> _Exercise aim_
Copy every line of the data below verbatim, keeping each one as it is.

[Collection entries]
────
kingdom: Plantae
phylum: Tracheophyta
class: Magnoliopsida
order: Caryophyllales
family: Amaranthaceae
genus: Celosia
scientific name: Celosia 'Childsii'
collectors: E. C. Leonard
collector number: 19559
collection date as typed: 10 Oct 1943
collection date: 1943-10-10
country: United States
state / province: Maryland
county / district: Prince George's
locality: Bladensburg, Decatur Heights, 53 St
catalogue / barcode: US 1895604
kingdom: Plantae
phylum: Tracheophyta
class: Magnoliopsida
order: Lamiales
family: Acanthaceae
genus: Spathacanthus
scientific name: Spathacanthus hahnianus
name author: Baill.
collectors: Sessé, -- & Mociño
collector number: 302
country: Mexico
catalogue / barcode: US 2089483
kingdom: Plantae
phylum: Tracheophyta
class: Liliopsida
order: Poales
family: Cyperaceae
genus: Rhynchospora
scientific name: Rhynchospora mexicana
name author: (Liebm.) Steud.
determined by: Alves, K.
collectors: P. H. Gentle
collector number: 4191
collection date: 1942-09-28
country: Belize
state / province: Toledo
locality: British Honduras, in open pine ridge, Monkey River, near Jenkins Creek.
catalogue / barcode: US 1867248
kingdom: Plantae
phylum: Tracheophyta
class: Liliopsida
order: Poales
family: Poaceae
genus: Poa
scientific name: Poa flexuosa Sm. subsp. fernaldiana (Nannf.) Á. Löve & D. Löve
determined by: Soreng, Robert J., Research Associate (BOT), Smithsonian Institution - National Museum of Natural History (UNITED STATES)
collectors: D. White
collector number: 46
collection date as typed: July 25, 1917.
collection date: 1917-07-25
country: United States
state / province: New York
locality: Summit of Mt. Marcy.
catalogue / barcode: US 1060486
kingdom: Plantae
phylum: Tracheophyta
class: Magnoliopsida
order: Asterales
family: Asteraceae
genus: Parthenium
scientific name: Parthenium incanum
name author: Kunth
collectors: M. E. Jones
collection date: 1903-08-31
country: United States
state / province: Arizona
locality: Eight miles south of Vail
────
> _Exercise solution_
kingdom: Plantae
phylum: Tracheophyta
class: Magnoliopsida
order: Caryophyllales
family: Amaranthaceae
genus: Celosia
scientific name: Celosia 'Childsii'
collectors: E. C. Leonard
collector number: 19559
collection date as typed: 10 Oct 1943
collection date: 1943-10-10
country: United States
state / province: Maryland
county / district: Prince George's
locality: Bladensburg, Decatur Heights, 53 St
catalogue / barcode: US 1895604
kingdom: Plantae
phylum: Tracheophyta
class: Magnoliopsida
order: Lamiales
family: Acanthaceae
genus: Spathacanthus
scientific name: Spathacanthus hahnianus
name author: Baill.
collectors: Sessé, -- & Mociño
collector number: 302
country: Mexico
catalogue / barcode: US 2089483
kingdom: Plantae
phylum: Tracheophyta
class: Liliopsida
order: Poales
family: Cyperaceae
genus: Rhynchospora
scientific name: Rhynchospora mexicana
name author: (Liebm.) Steud.
determined by: Alves, K.
collectors: P. H. Gentle
collector number: 4191
collection date: 1942-09-28
country: Belize
state / province: Toledo
locality: British Honduras, in open pine ridge, Monkey River, near Jenkins Creek.
catalogue / barcode: US 1867248
kingdom: Plantae
phylum: Tracheophyta
class: Liliopsida
order: Poales
family: Poaceae
genus: Poa
scientific name: Poa flexuosa Sm. subsp. fernaldiana (Nannf.) Á. Löve & D. Löve
determined by: Soreng, Robert J., Research Associate (BOT), Smithsonian Institution - National Museum of Natural History (UNITED STATES)
collectors: D. White
collector number: 46
collection date as typed: July 25, 1917.
collection date: 1917-07-25
country: United States
state / province: New York
locality: Summit of Mt. Marcy.
catalogue / barcode: US 1060486
kingdom: Plantae
phylum: Tracheophyta
class: Magnoliopsida
order: Asterales
family: Asteraceae
genus: Parthenium
scientific name: Parthenium incanum
name author: Kunth
collectors: M. E. Jones
collection date: 1903-08-31
country: United States
state / province: Arizona
locality: Eight miles south of Vail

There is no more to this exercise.